Silly Joke Friday

A minister is driving down the road and is stopped for speeding. The state trooper smells alcohol on his breath, sees an empty wine bottle on the floor, and asks, “Sir, have you been drinking?”

The minister replies, “Just water.”

The trooper asks, “Then why do I smell wine?”

The minister looks down at the bottle and exclaims, “Good Lord, He’s done it again!!!”

Peace, love, light, and joy,
Andrew Arthur Dawson

Silly Joke Friday

The couple was 85 years old, married for sixty years. Though they were far from rich, they managed to get by because they watched their pennies.
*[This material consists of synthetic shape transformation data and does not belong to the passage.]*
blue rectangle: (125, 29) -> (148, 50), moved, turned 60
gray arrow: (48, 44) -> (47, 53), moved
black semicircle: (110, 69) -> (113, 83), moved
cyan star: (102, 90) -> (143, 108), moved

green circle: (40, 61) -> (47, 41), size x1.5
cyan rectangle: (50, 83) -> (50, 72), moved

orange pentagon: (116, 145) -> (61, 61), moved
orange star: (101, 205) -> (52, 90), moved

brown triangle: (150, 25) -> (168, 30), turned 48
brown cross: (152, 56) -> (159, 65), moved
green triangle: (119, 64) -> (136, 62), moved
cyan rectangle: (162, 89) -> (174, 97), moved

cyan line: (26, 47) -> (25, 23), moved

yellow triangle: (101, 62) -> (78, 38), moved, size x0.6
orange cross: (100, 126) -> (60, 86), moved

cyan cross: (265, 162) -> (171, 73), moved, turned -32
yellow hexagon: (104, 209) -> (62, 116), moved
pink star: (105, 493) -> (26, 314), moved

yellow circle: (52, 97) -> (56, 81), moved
Though not young, they were both in very good health, largely due to the wife’s insistence on healthy foods and exercise for the last decade.
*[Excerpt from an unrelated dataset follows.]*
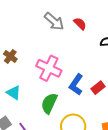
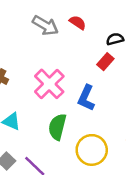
pink cross: (49, 68) -> (49, 84), turned 30
red rectangle: (98, 88) -> (105, 62), moved

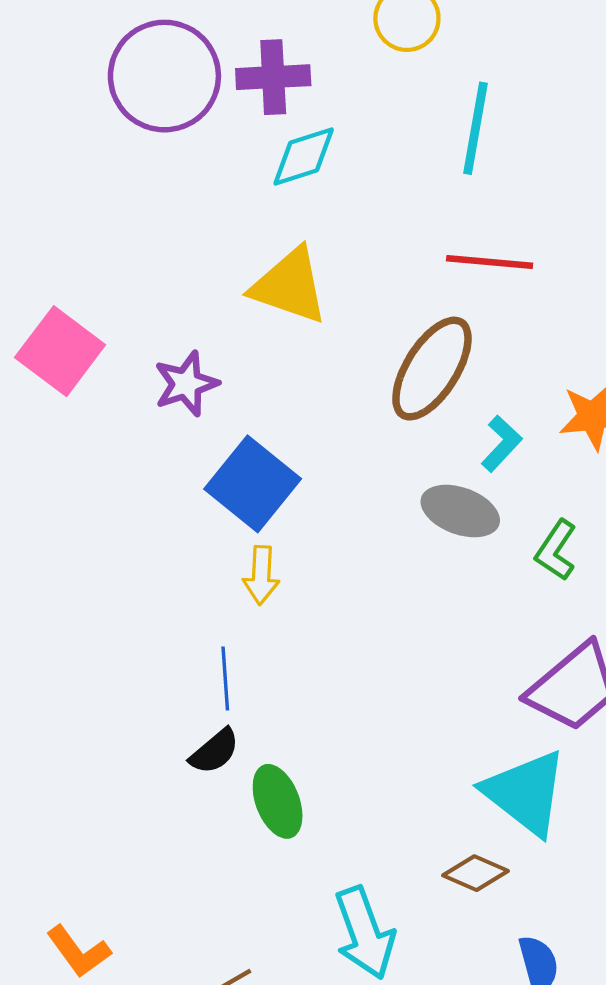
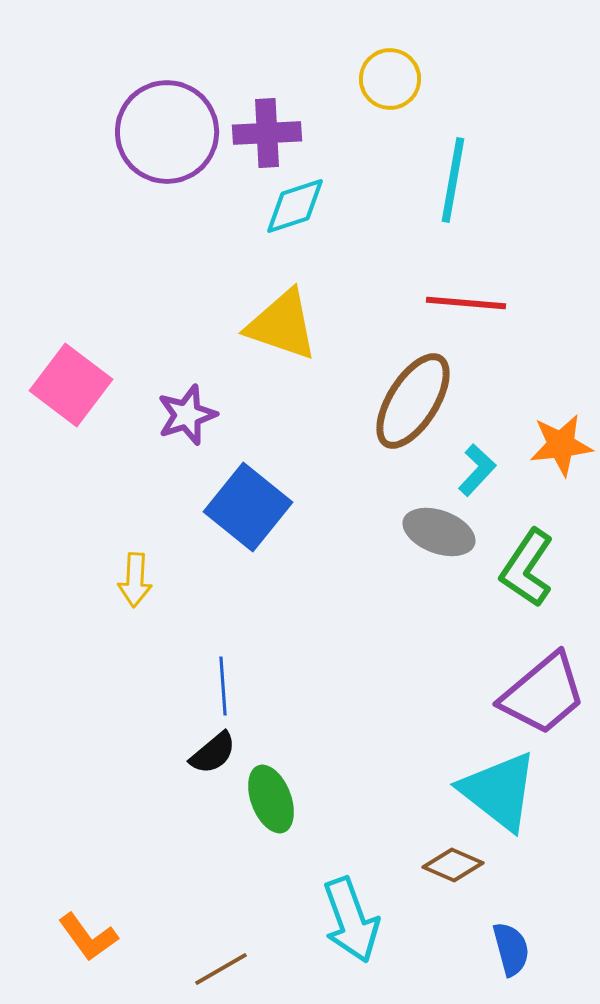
green L-shape: (556, 550) -> (527, 568), size x1.4
yellow arrow: (261, 575) -> (135, 580), moved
One day, their good health didn’t help when they went on an exotic vacation and their little plane crashed, sending them off to Heaven. They reached the pearly gates, and St. Peter escorted them inside. He took them to a beautiful mansion, furnished in gold and fine silks, with a fully stocked kitchen and a waterfall in the master bath. A maid could be seen hanging their favorite clothes in the closet.

They gasped in astonishment when St. Peter said, “Welcome to Heaven. This will be your home now.” The old man asked Peter how much all this was going to cost. “Why, nothing,” Peter replied, “for this is your reward in Heaven.” The old man looked out the window and saw a championship golf course, more beautiful than any ever seen on Earth. “What are the greens fees?” grumbled the old man. “This is heaven,” St. Peter replied. “You can play for free, every day.” Next, they went to the clubhouse and saw the lavish buffet lunch, with every imaginable cuisine laid out before them, from rich entrees with thick sauces to exotic deserts. “Don’t even ask,” said St. Peter to the man. “This is Heaven, it is all free for you to enjoy.”
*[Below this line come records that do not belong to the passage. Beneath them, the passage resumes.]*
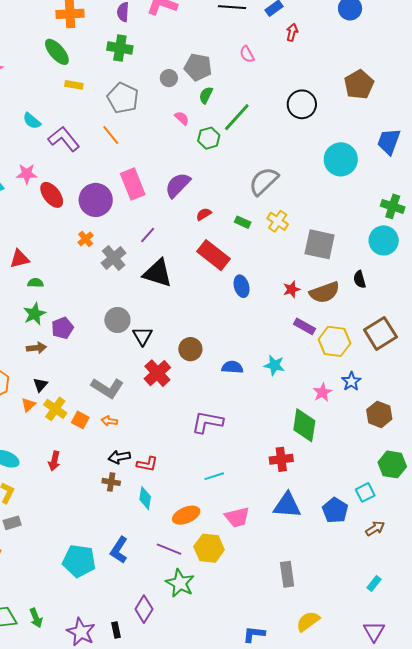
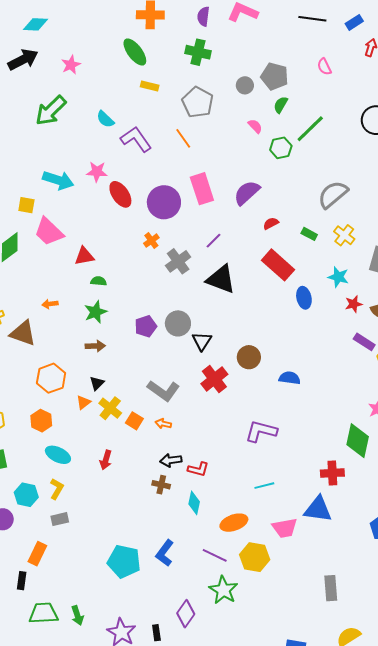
purple pentagon: (62, 328) -> (146, 326), moved
cyan star: (274, 365) -> (338, 277), moved
blue triangle: (287, 505) -> (318, 509), moved

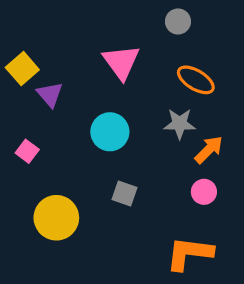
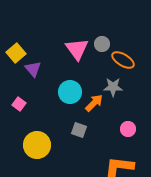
gray circle: (178, 22) -> (102, 44), moved
orange arrow: (209, 150) -> (94, 103), moved

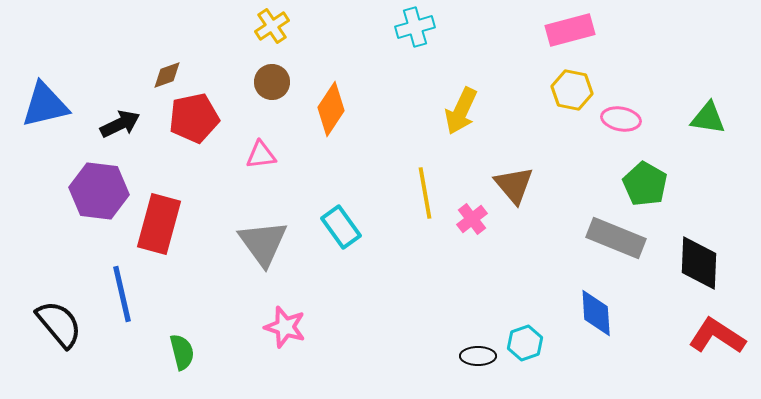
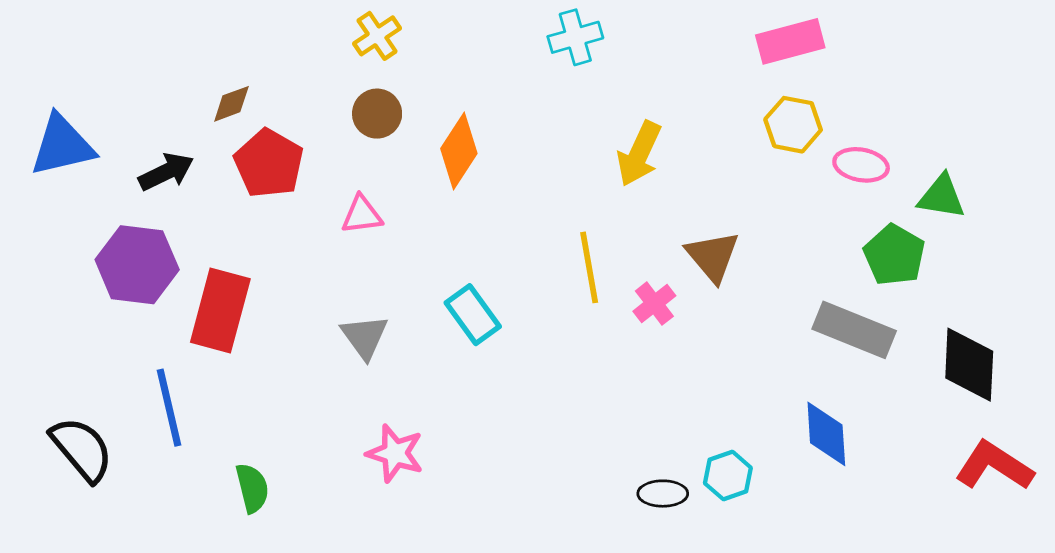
red pentagon: (194, 118) -> (269, 163), turned -30
green triangle: (708, 118) -> (941, 197), moved
gray triangle: (263, 243) -> (365, 337), size x0.7

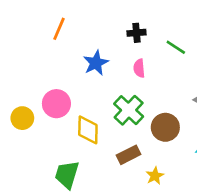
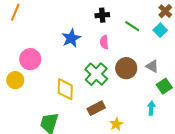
orange line: (59, 29) -> (15, 12), moved
pink circle: (56, 104) -> (30, 59), moved
brown circle: (165, 127) -> (126, 68), moved

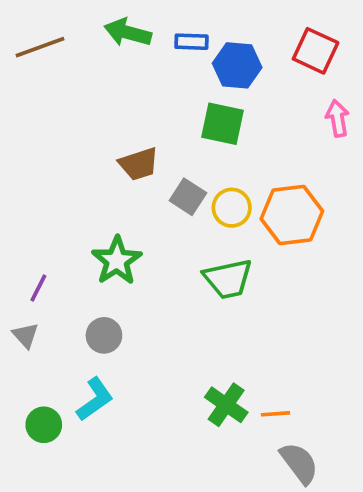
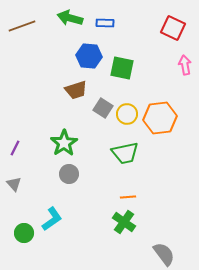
blue hexagon: (237, 65) -> (89, 56), moved
purple line: (38, 288) -> (15, 148), moved
gray circle: (104, 335) -> (69, 174), moved
orange line: (275, 414) -> (128, 197), moved

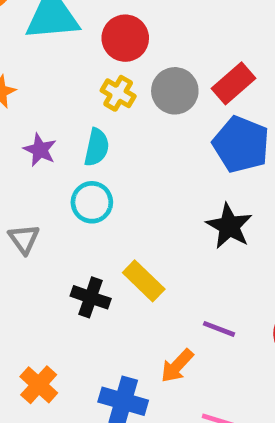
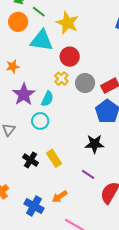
purple star: (40, 150) -> (24, 94), size x1.6
black star: (229, 226) -> (94, 144), turned 30
purple line: (219, 329) -> (88, 174), moved

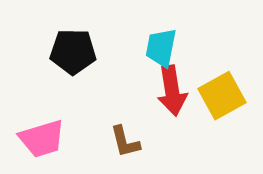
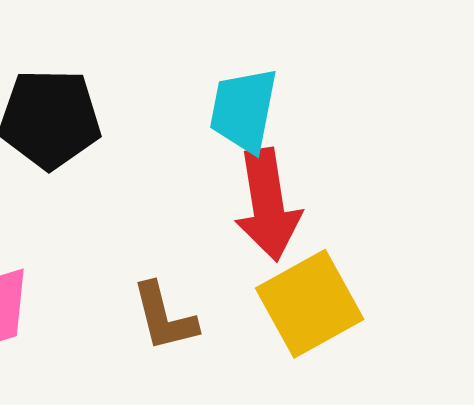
yellow square: (222, 96) -> (310, 304), moved

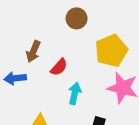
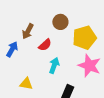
brown circle: (77, 18) -> (60, 22), moved
blue arrow: (15, 78) -> (12, 49), turned 119

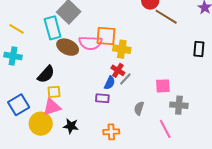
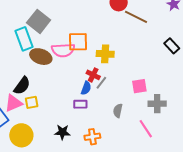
yellow cross: (122, 49) -> (105, 54), moved
black rectangle: (199, 49) -> (172, 46), turned -42
pink triangle: (52, 107) -> (13, 103), moved
black star: (71, 126) -> (62, 132), moved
The old man looked around and glanced nervously at his wife. “Well, where are the low fat and low cholesterol foods?” he asked. “That’s the best part,” St. Peter replied. “You can eat and drink as much as you like of whatever you like, and you’ll never get fat or sick. After all, this is Heaven!” The old man pushed, “No gym to work out at?” “Not unless you want to,” said St. Peter. “No testing my blood pressure or…?” “Never again. All you do here is enjoy yourself.”

The old man glared at his wife and said, “You and all your damn bran muffins, oatmeal, and vegetables, ugh! We could have been here ten years ago already!”

Peace, love, light, and joy,
Andrew Arthur Dawson

Silly Joke Friday

A lady goes to see her priest one day and tells him, “Father, I have a problem. I have two female parrots, but they only know how to say one thing.” “What do they say?” the priest inquired. “They say, ‘Hi, we’re hookers! Do you want to have some fun?‘ Isn’t that awful?” the woman laments.

“That’s obscene!” the priest exclaimed. Then he thought for a moment. “You know,” he said, “I may have a solution to your problem. I have two male parrots who talk, and I have taught them to pray and read the Bible. Bring your two parrots over to my house, and we’ll put them in the cage with mine. My parrots can then teach your parrots to praise and worship God, which I’m sure will help them to stop saying… that… that indecent phrase…in no time.” “Thank you,” the woman responded, “this may very well be the solution!”

The next day, the woman brought her female parrots to the priest’s house. As he ushered the woman in, she saw that his two parrots, Francis and Job, were inside their cage, holding rosary beads and actually praying, their pious little faces upturned toward heaven with beaks moving slightly as they prayed intently to the Lord.

Very impressed, the woman walked over and placed her birds inside the cage with the priest’s two very devout parrots. After a few minutes, sure enough, the female parrots cried out in unison: “Hi, we’re hookers! Do you want to have some fun?” A long moment of silence ensued until one of the male parrots suddenly looked over at the other male parrot and exclaimed, “Put the beads away, Frank!!! All our prayers have finally been answered!